Good morning! Today’s scripture (Genesis 34-36) begins with a dreadful story in chapter 34, the rape of Dinah. To its original Hebrew audiences, this story was perhaps a warning about the misbehavior of non-Jews (“see what trouble is caused when Shechem has his way with one of our daughters?”), or a valorization of righteous violence (“look at the lengths to which our heroes go to defend the honor of our people!”). But to my ears now, the existence of this story itself is the cause for alarm (“see what barbarity is authorized when humans divide people into the righteous ‘Us’ and the unholy ‘Them’?”). Other passages of the Bible sound like this (the end of Esther, for example), and in order to see any of this as “Good News” I have to understand it as God’s cautionary tale—right here in the Bible—of how violence begets violence, and none is righteous in the end. I prefer the softer novelization of this incident in The Red Tent, but this is the gritty Bible we have (which more closely resembles the world we have). Another chance to be thankful this is not history but religious ideology, yet also to lament that something such as this might even be practiced at all in the name of God.

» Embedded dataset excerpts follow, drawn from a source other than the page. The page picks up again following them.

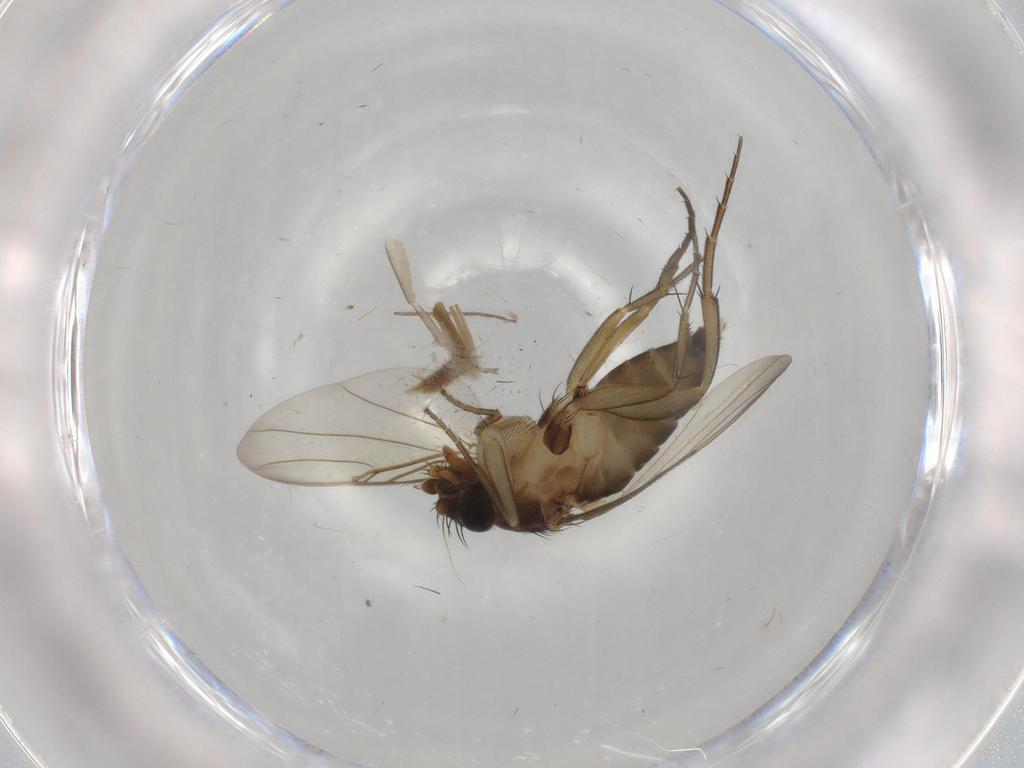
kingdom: Animalia
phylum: Arthropoda
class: Insecta
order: Diptera
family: Phoridae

Genesis 35 opens with a caution against foreign gods among the people (a major fascination in later books), a repeat of God’s appearance to Jacob at Bethel, and another declaration of the name change to “Israel”. Note that Jacob raises up a stone pillar and anoints it here too, calling it again “Bethel” or “house of God”—all resonances of the earlier appearance to Jacob in a dream by night (Genesis 28). Jacob’s last child (Benjamin) survives the death of the beloved Rachel, which makes him extra-special in Jacob’s eye. (More on that in the Joseph story we begin soon.) We have the first full listing of Jacob’s sons, and see the reunion with his father Isaac before Isaac’s death.

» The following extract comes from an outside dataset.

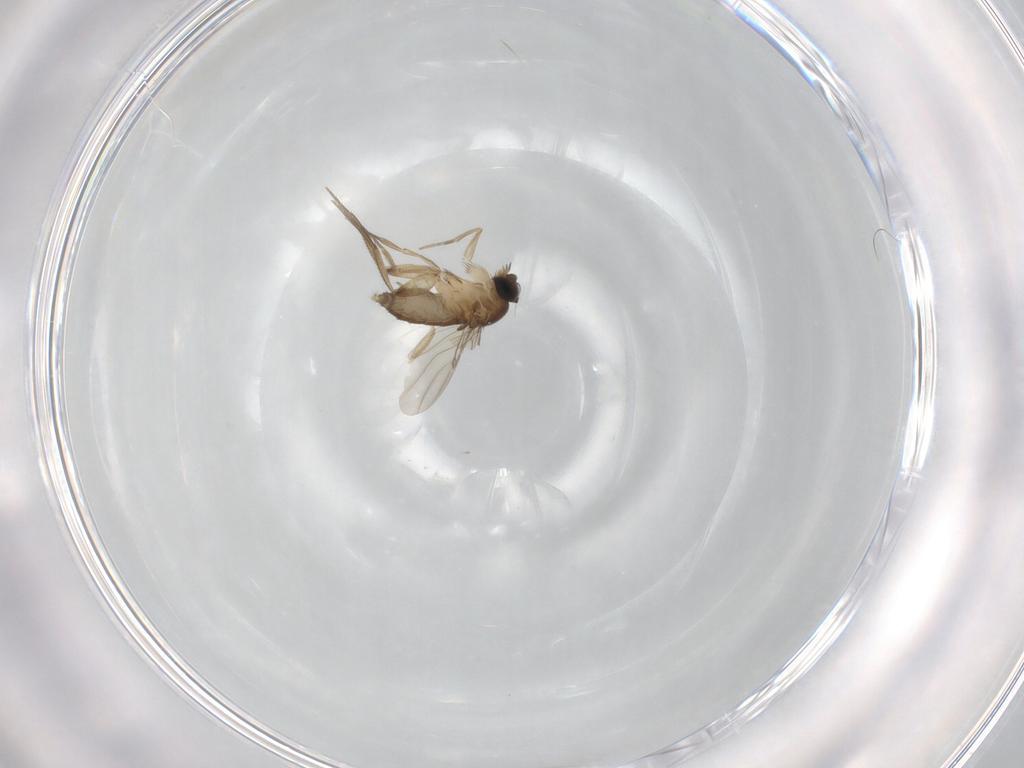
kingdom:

The descendants of Esau described in chapter 36 become the people of Edom, which is denounced in later Hebrew books like Obadiah. The only other thing to note in this chapter is the suggestion of resource scarcity, which required wealthy Esau to live apart from wealthy Jacob. The ecological consequences of abundance have already played a role in biblical conflicts. They foreshadow the resource wars of today, including in the same part of the world.